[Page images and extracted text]
......

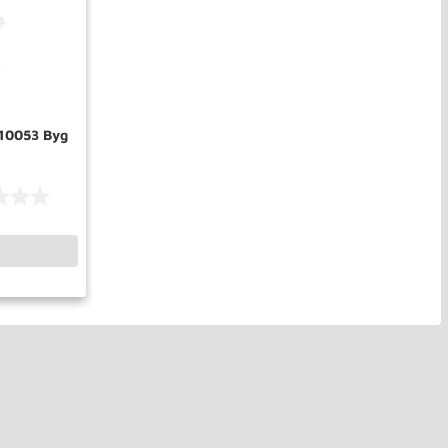
10053 Byg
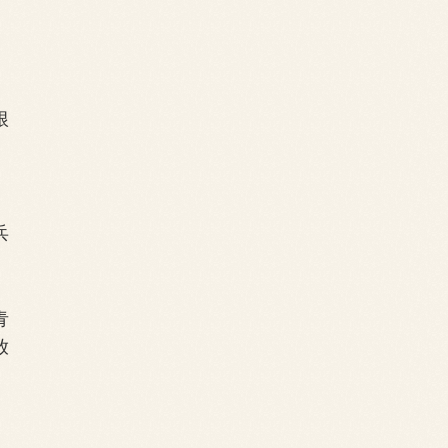
根
兵
青
放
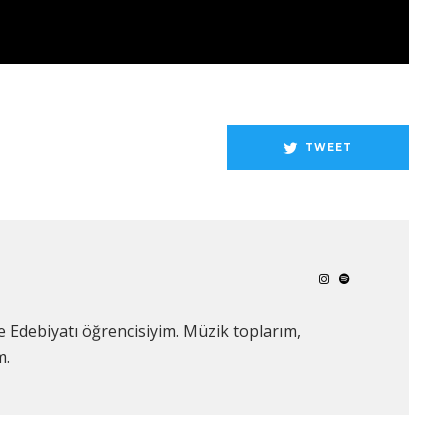
TWEET
 ve Edebiyatı öğrencisiyim. Müzik toplarım,
m.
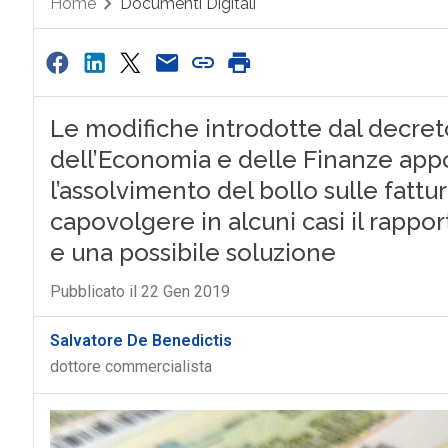
Home
Documenti Digitali
Le modifiche introdotte dal decret
dell’Economia e delle Finanze appo
l’assolvimento del bollo sulle fattu
capovolgere in alcuni casi il rappor
e una possibile soluzione
Pubblicato il 22 Gen 2019
Salvatore De Benedictis
dottore commercialista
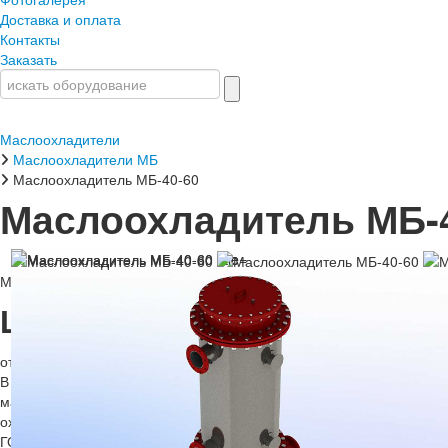
Доставка и оплата
Контакты
Заказать
Маслоохладители
Маслоохладители МБ
Маслоохладитель МБ-40-60
Маслоохладитель МБ-4
Маслоохладитель МБ-40-60
Цена
от 822 049 ₽
В НЗТО вы можете заказать
маслоохладитель МБ-40-60
. Мы пре
маслоохладитель МБ отличается не только доступной ценой, но 
охлаждением за счёт продуманной конструкции трубного пучка, в
ГОСТ и ТУ, а также длительным межремонтным ресурсом.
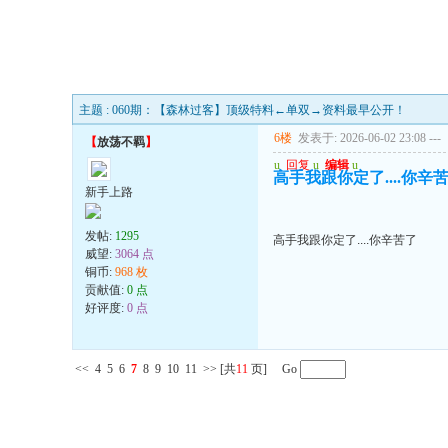
主题 : 060期：【森林过客】顶级特料←单双→资料最早公开！
6楼
发表于: 2026-06-02 23:08
---
【
放荡不羁
】
u
回复
u
编辑
u
高手我跟你定了....你辛
新手上路
发帖:
1295
高手我跟你定了....你辛苦了
威望:
3064 点
铜币:
968 枚
贡献值:
0 点
好评度:
0 点
<<
4
5
6
7
8
9
10
11
>>
[共
11
页] Go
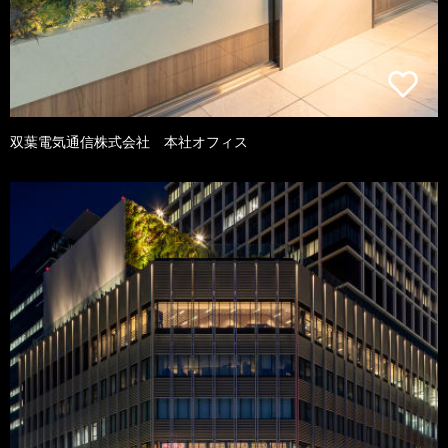
双葉電気通信株式会社 本社オフィス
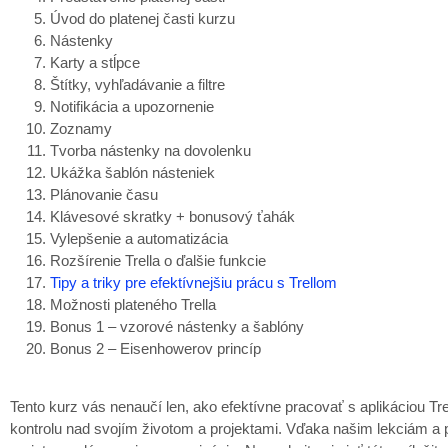
Úvod do platenej časti kurzu
Nástenky
Karty a stĺpce
Štítky, vyhľadávanie a filtre
Notifikácia a upozornenie
Zoznamy
Tvorba nástenky na dovolenku
Ukážka šablón násteniek
Plánovanie času
Klávesové skratky + bonusový ťahák
Vylepšenie a automatizácia
Rozšírenie Trella o ďalšie funkcie
Tipy a triky pre efektívnejšiu prácu s Trellom
Možnosti plateného Trella
Bonus 1 – vzorové nástenky a šablóny
Bonus 2 – Eisenhowerov princíp
Tento kurz vás nenaučí len, ako efektívne pracovať s aplikáciou Tr
kontrolu nad svojím životom a projektami. Vďaka našim lekciám a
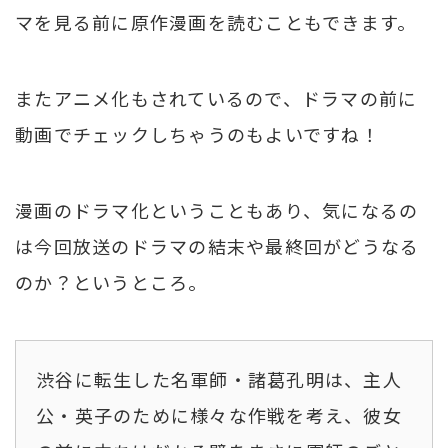
マを見る前に原作漫画を読むこともできます。
またアニメ化もされているので、ドラマの前に
動画でチェックしちゃうのもよいですね！
漫画のドラマ化ということもあり、気になるの
は今回放送のドラマの結末や最終回がどうなる
のか？というところ。
渋谷に転生した名軍師・諸葛孔明は、主人
公・英子のために様々な作戦を考え、彼女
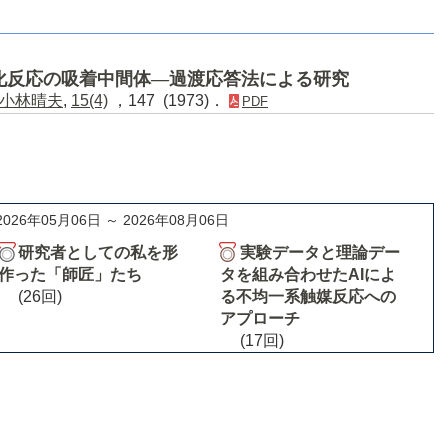
化反応の吸着中間体―過渡応答法による研究
小林晴夫
,
15(4)
，147 (1973)．
PDF
2026年05月06日 ～ 2026年08月06日
研究者としての私を形
実験データと理論デー
作った「師匠」たち
タを組み合わせたAIによ
(26回)
る不均一系触媒反応への
アプローチ
(17回)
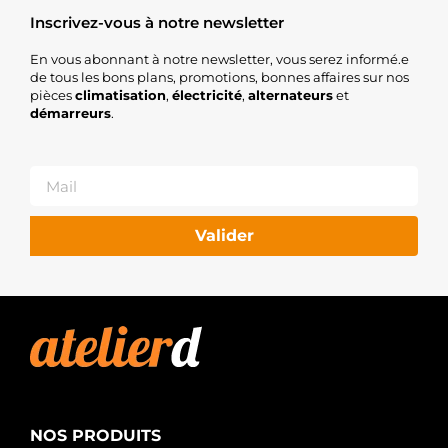
Inscrivez-vous à notre newsletter
En vous abonnant à notre newsletter, vous serez informé.e
de tous les bons plans, promotions, bonnes affaires sur nos
pièces
climatisation
,
électricité
,
alternateurs
et
démarreurs
.
Valider
NOS PRODUITS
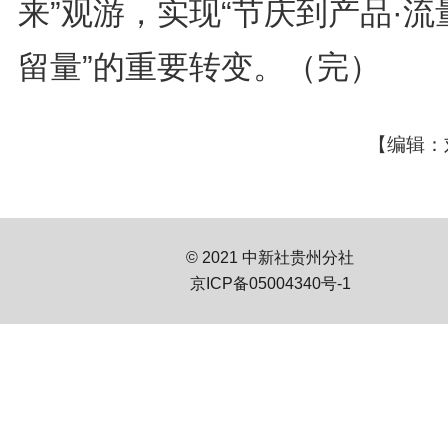
来”观游，实现“节庆到产品·流
留量”的重要转变。（完）
【编辑：
© 2021 中新社贵州分社
京ICP备05004340号-1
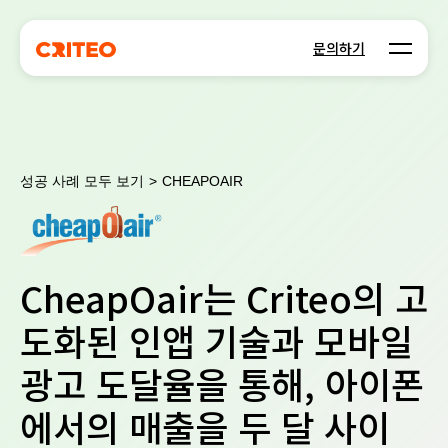
Open m
문의하기
성공 사례 모두 보기
>
CHEAPOAIR
CheapOair는 Criteo의 고
도화된 인앱 기술과 모바일
광고 도달율을 통해, 아이폰
에서의 매출을 두 달 사이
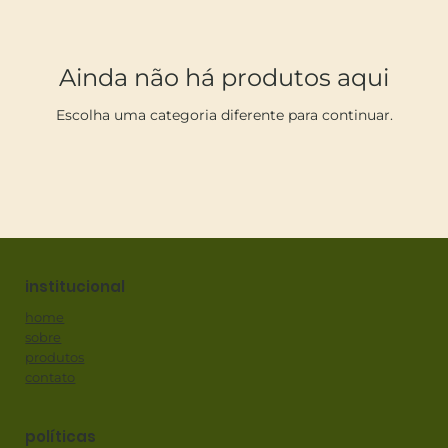
Ainda não há produtos aqui
Escolha uma categoria diferente para continuar.
institucional
home
sobre
produtos
contato
políticas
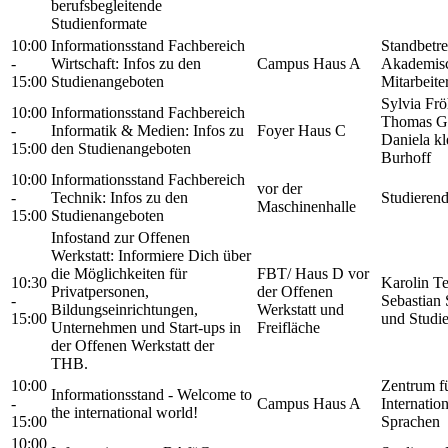
berufsbegleitende
Studienformate
10:00
Informationsstand Fachbereich
Standbetr
-
Wirtschaft: Infos zu den
Campus Haus A
Akademis
15:00
Studienangeboten
Mitarbeite
Sylvia Frö
10:00
Informationsstand Fachbereich
Thomas Ge
-
Informatik & Medien: Infos zu
Foyer Haus C
Daniela kl
15:00
den Studienangeboten
Burhoff
10:00
Informationsstand Fachbereich
vor der
-
Technik: Infos zu den
Studieren
Maschinenhalle
15:00
Studienangeboten
Infostand zur Offenen
Werkstatt: Informiere Dich über
die Möglichkeiten für
FBT/ Haus D vor
10:30
Karolin T
Privatpersonen,
der Offenen
-
Sebastian
Bildungseinrichtungen,
Werkstatt und
15:00
und Studi
Unternehmen und Start-ups in
Freifläche
der Offenen Werkstatt der
THB.
10:00
Zentrum f
Informationsstand - Welcome to
-
Campus Haus A
Internatio
the international world!
15:00
Sprachen
10:00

......

PROBLEM =
The answer should be a single number: how many lines in the records contain "Маслоохладители".

EXERCISE RESPONSE =
2